In a statement posted to the DNI’s blog, Clapper acknowledged NSA’s “iterest in tools used to facilitate anonymous online communication.” However media coverage of the work fails to point out “that the Intelligence Community’s interest in online anonymity services and other online communication and networking tools is based on the undeniable fact that these are the tools our adversaries use to communicate and coordinate attacks against the United States and our allies.”
And that’s the traffic that the NSA is hoping to capture and analyze. Clapper argues in the post that intelligence agencies are interested only in “…communication related to valid foreign intelligence and counterintelligence purposes.”
New attention has come to TOR and its users in part because of the arrest Wednesday by the FBI of the alleged operated of Silk Road, an online marketplace for the sale and distribution of illicit drugs that existed in the so-called Dark Web, reachable only by a TOR-enabled browser.
In a slide presentation leaked by Edward Snowden, the NSA discussed its struggles to defeat the anonymity that Tor provides. As of the time of the presentation, which is dated June of 2012, it hadn’t had much luck. “We will never be able to de-anonymize all Tor users all of the time,” the presentation says.

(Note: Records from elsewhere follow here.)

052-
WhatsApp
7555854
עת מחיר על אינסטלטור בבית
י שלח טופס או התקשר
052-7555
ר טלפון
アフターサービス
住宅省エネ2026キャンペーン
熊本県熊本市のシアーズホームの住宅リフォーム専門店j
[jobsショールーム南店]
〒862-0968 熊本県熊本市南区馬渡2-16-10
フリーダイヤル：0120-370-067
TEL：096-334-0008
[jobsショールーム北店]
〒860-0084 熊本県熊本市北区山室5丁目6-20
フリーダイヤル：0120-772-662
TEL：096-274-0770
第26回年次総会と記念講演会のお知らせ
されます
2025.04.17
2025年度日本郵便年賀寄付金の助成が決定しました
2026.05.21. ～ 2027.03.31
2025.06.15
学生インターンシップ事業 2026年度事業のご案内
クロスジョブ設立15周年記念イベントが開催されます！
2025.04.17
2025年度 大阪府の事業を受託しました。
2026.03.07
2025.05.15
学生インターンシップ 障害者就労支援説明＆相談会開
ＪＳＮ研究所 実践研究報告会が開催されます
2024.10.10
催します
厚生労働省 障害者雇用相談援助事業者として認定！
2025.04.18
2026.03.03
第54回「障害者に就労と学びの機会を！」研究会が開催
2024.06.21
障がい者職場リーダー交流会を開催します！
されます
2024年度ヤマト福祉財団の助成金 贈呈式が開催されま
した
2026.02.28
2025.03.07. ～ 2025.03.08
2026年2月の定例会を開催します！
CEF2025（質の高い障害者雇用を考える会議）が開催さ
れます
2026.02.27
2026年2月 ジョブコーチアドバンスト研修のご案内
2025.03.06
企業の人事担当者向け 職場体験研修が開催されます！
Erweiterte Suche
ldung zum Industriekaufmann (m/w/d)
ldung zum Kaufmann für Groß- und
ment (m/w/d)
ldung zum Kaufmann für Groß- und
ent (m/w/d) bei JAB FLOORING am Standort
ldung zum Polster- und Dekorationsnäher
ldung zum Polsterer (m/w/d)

Using what it calls “manual analysis,” it had had some success in “de-anonymizing” a small fraction of people using Tor. The deck also shows that the NSA sought to collaborate with the Government Communications Headquarters, the United Kingdom’s signals intelligence agency on its efforts.
It was all legal and appropriate, Clapper argues because “Within our lawful mission to collect foreign intelligence to protect the United States, we use every intelligence tool available to understand the intent of our foreign adversaries so that we can disrupt their plans and prevent them from bringing harm to innocent Americans. …Our adversaries have the ability to hide their messages and discussions among those of innocent people around the world. They use the very same social networking sites, encryption tools and other security features that protect our daily online activities.”
The ironic part is that TOR was invented at the US Naval Academy as a project meant to help activists overseas evade surveillance by officials of repressive regimes. A good amount of its funding has come from the NSA’s parent agency, the US Department of Defense.